### EXERCISE DIRECTIONS
Please take the records that follow and repeat exactly the lines starting with the line with "Lorem ipsum dolor sit amet, ut" and going on through the line with "Make your own path and get all their money!".

### EXTRACTED MATERIAL
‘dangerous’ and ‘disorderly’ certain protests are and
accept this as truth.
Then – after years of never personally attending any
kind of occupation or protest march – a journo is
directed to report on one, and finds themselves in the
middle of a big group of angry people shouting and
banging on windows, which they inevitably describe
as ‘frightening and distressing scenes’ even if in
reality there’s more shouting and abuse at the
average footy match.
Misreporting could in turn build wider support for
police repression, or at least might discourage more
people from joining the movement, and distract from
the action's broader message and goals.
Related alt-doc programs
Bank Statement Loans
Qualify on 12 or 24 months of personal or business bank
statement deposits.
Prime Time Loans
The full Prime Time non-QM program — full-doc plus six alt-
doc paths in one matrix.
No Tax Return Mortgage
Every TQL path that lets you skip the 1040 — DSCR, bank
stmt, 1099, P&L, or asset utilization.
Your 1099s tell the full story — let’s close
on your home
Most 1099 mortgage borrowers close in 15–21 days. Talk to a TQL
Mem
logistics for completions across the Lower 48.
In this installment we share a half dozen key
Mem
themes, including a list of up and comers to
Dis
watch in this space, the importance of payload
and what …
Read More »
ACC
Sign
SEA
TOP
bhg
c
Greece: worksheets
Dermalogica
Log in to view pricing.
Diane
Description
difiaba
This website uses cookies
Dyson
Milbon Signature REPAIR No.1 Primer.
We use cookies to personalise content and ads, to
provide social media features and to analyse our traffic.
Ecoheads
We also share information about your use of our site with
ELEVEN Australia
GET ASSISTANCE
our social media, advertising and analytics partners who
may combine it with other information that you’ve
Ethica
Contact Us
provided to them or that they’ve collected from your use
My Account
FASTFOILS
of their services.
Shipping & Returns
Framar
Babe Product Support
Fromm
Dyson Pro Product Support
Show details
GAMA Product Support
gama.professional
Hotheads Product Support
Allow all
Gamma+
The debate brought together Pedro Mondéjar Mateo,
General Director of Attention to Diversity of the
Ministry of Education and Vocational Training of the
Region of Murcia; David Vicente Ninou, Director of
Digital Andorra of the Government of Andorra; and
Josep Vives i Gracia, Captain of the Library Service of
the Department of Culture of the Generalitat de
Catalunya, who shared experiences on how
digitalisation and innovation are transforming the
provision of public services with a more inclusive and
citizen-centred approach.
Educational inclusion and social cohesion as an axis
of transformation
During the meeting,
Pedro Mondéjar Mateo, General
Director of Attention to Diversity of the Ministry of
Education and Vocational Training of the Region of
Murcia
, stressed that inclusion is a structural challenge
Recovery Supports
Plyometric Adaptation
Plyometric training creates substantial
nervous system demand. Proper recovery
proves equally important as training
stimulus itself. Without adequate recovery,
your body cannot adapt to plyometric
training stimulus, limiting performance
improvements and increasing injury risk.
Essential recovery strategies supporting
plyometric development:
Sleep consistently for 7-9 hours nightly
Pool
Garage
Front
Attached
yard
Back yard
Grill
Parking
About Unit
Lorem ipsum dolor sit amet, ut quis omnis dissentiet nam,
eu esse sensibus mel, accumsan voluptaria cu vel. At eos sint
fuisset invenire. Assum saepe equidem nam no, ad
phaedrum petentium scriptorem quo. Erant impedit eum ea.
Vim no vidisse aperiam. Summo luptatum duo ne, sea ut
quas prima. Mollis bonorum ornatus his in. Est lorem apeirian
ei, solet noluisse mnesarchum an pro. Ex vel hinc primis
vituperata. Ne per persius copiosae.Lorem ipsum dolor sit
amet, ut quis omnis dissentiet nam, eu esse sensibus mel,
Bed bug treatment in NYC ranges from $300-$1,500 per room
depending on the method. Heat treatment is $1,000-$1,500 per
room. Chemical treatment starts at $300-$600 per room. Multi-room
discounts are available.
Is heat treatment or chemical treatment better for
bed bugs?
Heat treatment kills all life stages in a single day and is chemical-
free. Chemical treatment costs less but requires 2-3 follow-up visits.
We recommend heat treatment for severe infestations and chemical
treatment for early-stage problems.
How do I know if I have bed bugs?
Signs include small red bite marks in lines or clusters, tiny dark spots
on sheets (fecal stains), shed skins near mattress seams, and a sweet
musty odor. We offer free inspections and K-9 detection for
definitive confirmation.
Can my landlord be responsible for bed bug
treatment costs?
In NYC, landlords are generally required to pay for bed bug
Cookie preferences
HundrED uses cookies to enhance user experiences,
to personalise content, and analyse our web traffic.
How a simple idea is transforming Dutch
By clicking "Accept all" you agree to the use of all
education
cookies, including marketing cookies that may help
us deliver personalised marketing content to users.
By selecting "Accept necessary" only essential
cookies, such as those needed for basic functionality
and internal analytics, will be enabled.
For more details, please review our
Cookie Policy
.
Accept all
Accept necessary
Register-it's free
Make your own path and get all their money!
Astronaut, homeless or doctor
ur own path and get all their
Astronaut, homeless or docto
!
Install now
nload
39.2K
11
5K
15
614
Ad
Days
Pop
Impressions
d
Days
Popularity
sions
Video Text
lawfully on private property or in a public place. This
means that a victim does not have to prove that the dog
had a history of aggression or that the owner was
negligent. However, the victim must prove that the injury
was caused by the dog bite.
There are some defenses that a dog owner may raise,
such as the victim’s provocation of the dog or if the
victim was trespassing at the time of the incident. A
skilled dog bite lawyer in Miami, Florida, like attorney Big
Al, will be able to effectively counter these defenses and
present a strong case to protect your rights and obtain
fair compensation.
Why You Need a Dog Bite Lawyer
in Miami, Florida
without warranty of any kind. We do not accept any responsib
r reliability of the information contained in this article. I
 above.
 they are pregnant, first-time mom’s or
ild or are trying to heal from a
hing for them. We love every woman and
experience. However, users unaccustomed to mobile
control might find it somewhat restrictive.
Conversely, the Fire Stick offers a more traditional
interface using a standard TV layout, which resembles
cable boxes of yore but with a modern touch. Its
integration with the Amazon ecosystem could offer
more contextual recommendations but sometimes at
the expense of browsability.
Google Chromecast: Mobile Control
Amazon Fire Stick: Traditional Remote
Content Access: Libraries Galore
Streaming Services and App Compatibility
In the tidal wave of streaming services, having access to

### SOLUTION BELOW
Lorem ipsum dolor sit amet, ut quis omnis dissentiet nam,
eu esse sensibus mel, accumsan voluptaria cu vel. At eos sint
fuisset invenire. Assum saepe equidem nam no, ad
phaedrum petentium scriptorem quo. Erant impedit eum ea.
Vim no vidisse aperiam. Summo luptatum duo ne, sea ut
quas prima. Mollis bonorum ornatus his in. Est lorem apeirian
ei, solet noluisse mnesarchum an pro. Ex vel hinc primis
vituperata. Ne per persius copiosae.Lorem ipsum dolor sit
amet, ut quis omnis dissentiet nam, eu esse sensibus mel,
Bed bug treatment in NYC ranges from $300-$1,500 per room
depending on the method. Heat treatment is $1,000-$1,500 per
room. Chemical treatment starts at $300-$600 per room. Multi-room
discounts are available.
Is heat treatment or chemical treatment better for
bed bugs?
Heat treatment kills all life stages in a single day and is chemical-
free. Chemical treatment costs less but requires 2-3 follow-up visits.
We recommend heat treatment for severe infestations and chemical
treatment for early-stage problems.
How do I know if I have bed bugs?
Signs include small red bite marks in lines or clusters, tiny dark spots
on sheets (fecal stains), shed skins near mattress seams, and a sweet
musty odor. We offer free inspections and K-9 detection for
definitive confirmation.
Can my landlord be responsible for bed bug
treatment costs?
In NYC, landlords are generally required to pay for bed bug
Cookie preferences
HundrED uses cookies to enhance user experiences,
to personalise content, and analyse our web traffic.
How a simple idea is transforming Dutch
By clicking "Accept all" you agree to the use of all
education
cookies, including marketing cookies that may help
us deliver personalised marketing content to users.
By selecting "Accept necessary" only essential
cookies, such as those needed for basic functionality
and internal analytics, will be enabled.
For more details, please review our
Cookie Policy
.
Accept all
Accept necessary
Register-it's free
Make your own path and get all their money!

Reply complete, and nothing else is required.